Some of you have asked me about what basic history you need to know in order to fully comprehend American politics.
I think you’re asking me this because you’re seeing the same old arguments come up over and over. You’re probably wondering if the repetition of certain lines of thought is a cycle which repeats throughout history.
If you suspect that, you’re exactly right: the political argumentation of today is descended from just a fraction of American history alone. Furthermore, the earlier the argumentation occurs in our history, the more it repeats. So except for bringing up one poet below, this “guide” doesn’t go past 1900.

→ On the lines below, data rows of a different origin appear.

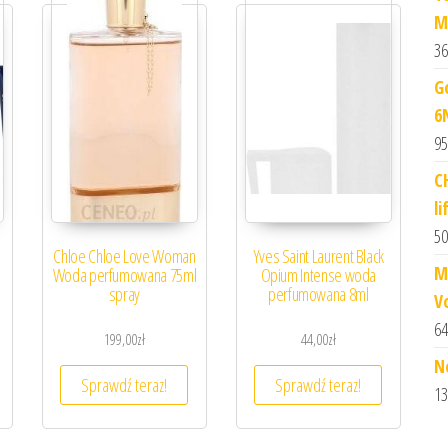
M
36
G
6
95
C
li
50
Chloe Chloe Love Woman
Yves Saint Laurent Black
M
Woda perfumowana 75ml
Opium Intense woda
spray
perfumowana 8ml
Vo
64
199,00
zł
44,00
zł
N
Sprawdź teraz!
Sprawdź teraz!
13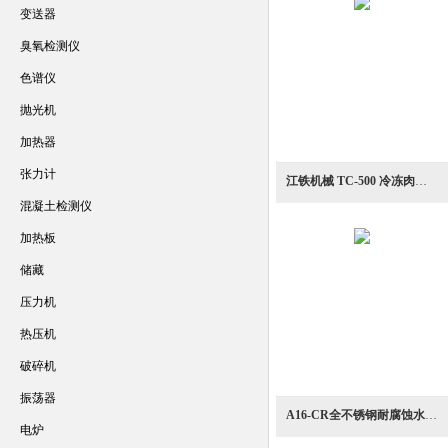
变送器
臭氧检测仪
色谱仪
抛光机
加热器
张力计
江铁机械 TC-500 冷冻肉刨肉机
混凝土检测仪
加热板
储藏
压力机
热压机
破碎机
振荡器
A16-CR全不锈钢耐腐蚀水产加工鱼类自动开片切割机
电炉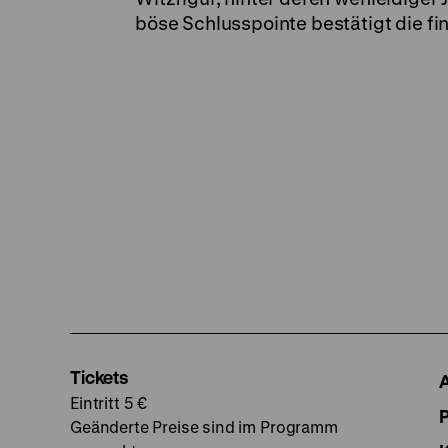
böse Schlusspointe bestätigt die f
Tickets
Eintritt 5 €
Geänderte Preise sind im Programm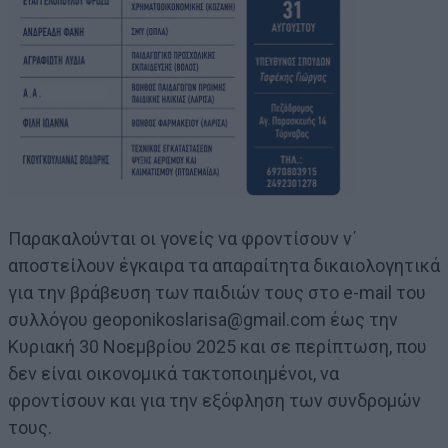
Παρακαλούνται οι γονείς να φροντίσουν ν΄
αποστείλουν έγκαιρα τα απαραίτητα δικαιολογητικά
για την βράβευση των παιδιών τους στο e-mail του
συλλόγου geoponikoslarisa@gmail.com έως την
Κυριακή 30 Νοεμβρίου 2025 και σε περίπτωση, που
δεν είναι οικονομικά τακτοποιημένοι, να
φροντίσουν και για την εξόφληση των συνδρομών
τους.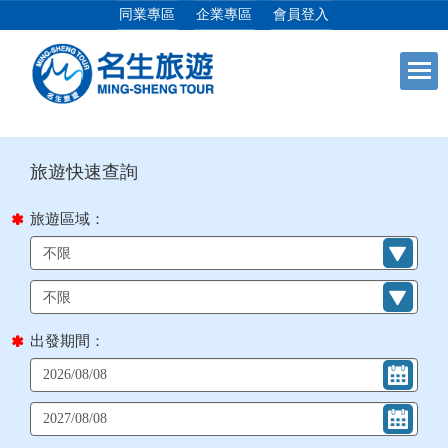
同業專區
企業專區
會員登入
目前位置：
首頁
列表
+
日本專館
+
郵輪假期
旅遊區域：
+
海島假期
+
韓國
出發期間：
+
東南亞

- pre-1776: the settling of the continent, especially the spirit and policies of the Puritans in New England, is what you want to know. The only thing you need to know about the French and Indian War is that France got beat by England and the colonies. The trashing was so thorough it was, for all intents and purposes, the end of serious French involvement on this continent (i.e. we don’t speak French, even those in Quebec who are Francophones do that out a renewed sense of nationalism – 50 years ago no one was speaking French in Quebec). The reason why you want to know the Puritans is because they are central to the thought of Alexis de Tocqueville: you can see me muse on the sort of tyranny he wants democracy to avoid becoming, and in an attempt to do my best impression of him, wonder about the relation between the sacred and the secular.

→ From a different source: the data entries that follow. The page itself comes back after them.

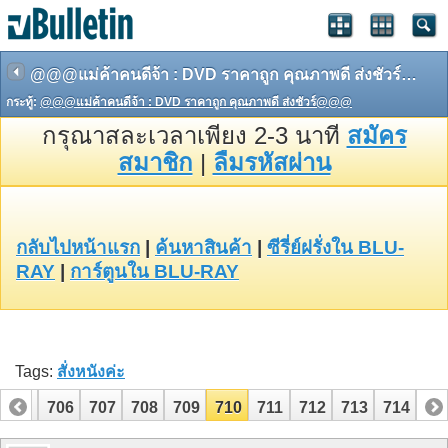
@@@แม่ค้าคนดีจ้า : DVD ราคาถูก คุณภาพดี ส่งชัวร์@@@
กระทู้:
@@@แม่ค้าคนดีจ้า : DVD ราคาถูก คุณภาพดี ส่งชัวร์@@@
กรุณาสละเวลาเพียง 2-3 นาที
สมัคร
สมาชิก
|
ลืมรหัสผ่าน
กลับไปหน้าแรก
|
ค้นหาสินค้า
|
ซีรี่ย์ฝรั่งใน BLU-
RAY
|
การ์ตูนใน BLU-RAY
Tags:
สั่งหนังค่ะ
705
706
707
708
709
710
711
712
713
714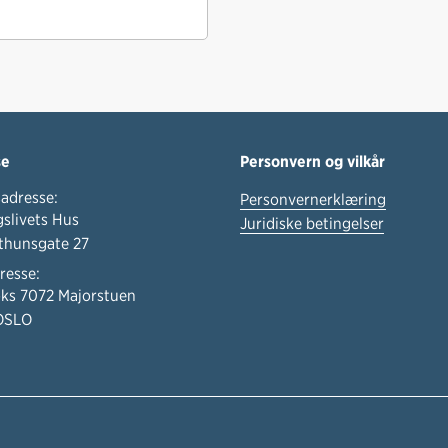
se
Personvern og vilkår
adresse:
Personvernerklæring
slivets Hus
Juridiske betingelser
thunsgate 27
resse:
ks 7072 Majorstuen
OSLO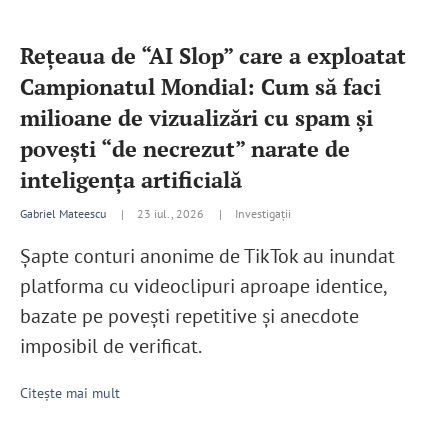
Rețeaua de “AI Slop” care a exploatat
Campionatul Mondial: Cum să faci
milioane de vizualizări cu spam și
povești “de necrezut” narate de
inteligența artificială
Gabriel Mateescu
|
23 iul., 2026 |
Investigații
Șapte conturi anonime de TikTok au inundat
platforma cu videoclipuri aproape identice,
bazate pe povești repetitive și anecdote
imposibil de verificat.
Citește mai mult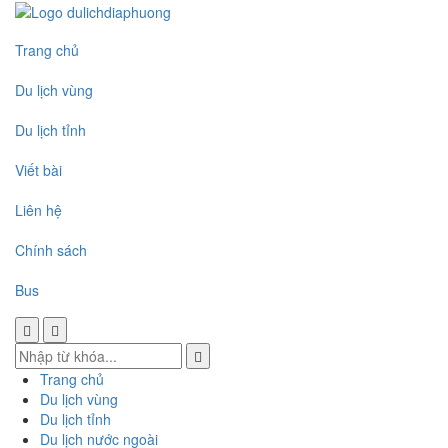
Trang chủ
Du lịch vùng
Du lịch tỉnh
Viết bài
Liên hệ
Chính sách
Bus
Trang chủ
Du lịch vùng
Du lịch tỉnh
Du lịch nước ngoài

- Revolution and Constitution: 1776 is when we declare independence, 1789 is when the Constitution is ratified and we receive the blessings of Union. The Articles of Confederation, the pre-Constitutional order, are incredibly significant as they represent a type of republicanism we are always tempted by: Why doesn’t freedom mean complete local control? Shouldn’t we relate to States the way Jefferson related to Virginia, calling it “my country?” I say “tempted” because Union is the only guarantee that the States wouldn’t go to war with each other; there is obviously a strong case to be made for the Articles. But a Union where the popular will can ultimately remain supreme while we’re kept safe – heck, that doesn’t sound like a bad deal to me. The documents you should know are the Declaration of Independence and the Federalist Papers: there’s a lot more than this, i.e. Tom Paine, the Anti-Federalist, Franklin, etc. Dwelling on the major arguments brings forth the key issues, though. For example, I think Paine’s full political thought is comprehended by Jefferson, who does seem to think America can be wholly secular at some point. So.
- The entirety of American history from 1820-1860 is grappling with slavery. The South does not have the population to keep the House, but with slave states, can keep parity in the Senate. Slavery can be outlawed by a simple majority vote of Congress: it is never mentioned explicitly in the Constitution, and even under the Articles, things like the Northwest Ordinance banned slavery in the territories it organized. Contra what other scholars think, Jacksonian democracy is a distraction, a purposeful distraction. Ultimately it led to Stephen Douglas’ idea of “popular sovereignty,” where new states taking votes on their constitution – and not acts of Congress – would determine the legality (and implicitly the morality) of slavery. Never mind that “acts of Congress” determined whether a territory had the right to become a state in the first place, never mind that acts of Congress usually delineated the exact bounds of a territory. Even if you don’t agree with it, familiarity with Lincoln’s thought is a must: through him comes one of the better understandings/critiques of the Declaration, and a set of theological virtues America should adhere to if it is to prosper and not destroy itself.
- The next two major schools of American political thought are the Transcendentalists (Thoreau, Emerson) and the Progressives (Woodrow Wilson, John Dewey). I don’t write on either of these schools because the argumentation is too close to our own. You see the argument that we can live in some sort of anarchistic peace or that progress needs to be embraced by the people and the State without exception all the time. If you want something deeper, try Emily Dickinson: a freedom-loving people can leave one alone one’s whole life. How can alienation from the community be reconciled with being a political animal by nature? Robert Frost grapples also with the theme of thought and American life: How is it possible to be thoughtful in a nation centered on the practical?